Russia was one of six world powers that reached a deal last month with Iran to lift nuclear-related sanctions in return for an oversight regime that will curb Iran’s nuclear programme over the next decade.

Russia has been Iran’s partner in developing its nuclear energy plant at Bushehr, on Iran’s Arabian Gulf coast, having taken over from German firms to complete the protracted project and bring the first reactor online in 2011.

TVEL, the nuclear fuel-making unit of Russia’s Rosatom, on Tuesday said that last month’s deal on sanctions cleared the way to reestablish a banking relationship with the Atomic Energy Organisation of Iran, the joint operator of Bushehr with the Russians, thus allowing TVEL to restart nuclear fuel deliveries.

“The deal [means] that Iran’s nuclear reactor will be connected to the country’s energy system on time,” said a TVEL spokesman.

“Loading of fresh fuel with the presence of international experts during a planned maintenance of the plant is scheduled for September.”

TVEL said Russia’s support of Bushehr, the first nuclear plant to go online in the Middle East, “serves as a benchmark for the further development of a peaceful nuclear energy production across the region”.

Indeed, Russia has shown that it is keen to play a major role in the development of nuclear power in the region.

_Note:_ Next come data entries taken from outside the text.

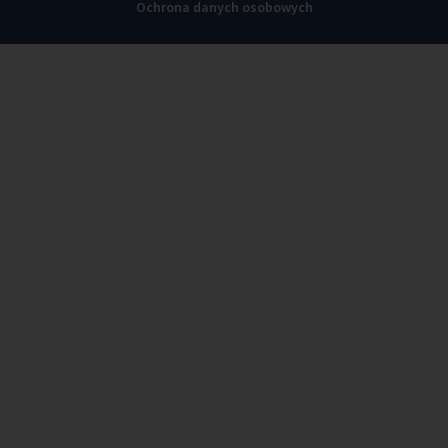
Ochrona danych osobowych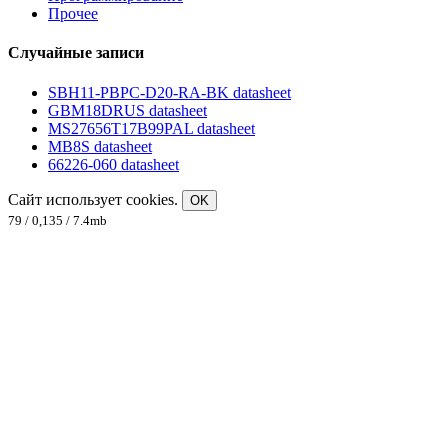
Прочее
Случайные записи
SBH11-PBPC-D20-RA-BK datasheet
GBM18DRUS datasheet
MS27656T17B99PAL datasheet
MB8S datasheet
66226-060 datasheet
Сайт использует cookies.
OK
79 / 0,135 / 7.4mb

It has been making diplomatic efforts this month to push this agenda, including during state visits from the leaders of Saudi Arabia, Egypt, and the UAE that included discussions of nuclear energy.

Russia has already secured a number of firm deals in the region, as well as initial cooperation agreements.

This year, Saudi Arabia and Russia signed an agreement to cooperate on the development of nuclear energy. Although the deal covers only various types of information sharing, Russia has expressed a desire to play a part in building up to 16 reactors by 2030 in Saudi Arabia, which shares the UAE’s ambition of meeting growing electricity demand and freeing up hydrocarbon resources for export and industrial use.

Russia is keen to sell Saudi Arabia its VVER (water-water energetic reactor) design, which is used at Bushehr.

It is already building the Akkuyu plant on Turkey’s Mediterranean coast. The project is expected to start commissioning the first of four planned reactors in 2020.

Also, as part of Russia’s active nuclear energy diplomacy this year, the president Vladimir Putin and his Egyptian counterpart, Abdel Fattah El Sisi, signed a deal in February to fulfil the long-held desire of Egypt to build a plant on its Mediterranean coast.

amcauley@thenational.ae

* The article has been amended since it was first published. The company reported as a key supplier to the UAE's nuclear programme should have been mentioned as Tenex and not TVEL. Similarly it was Tenex and not TVEL that was one of six companies to sign a deal in 2012 to supply fuel to the UAE. The mentioned delegation visit to the uranium enrichment plant at Novouralsk was part of a recent audit that the Emirates Nuclear Energy Corporation conducted of Tenex's supply chain, as part of its approved annual audit plan for 2015.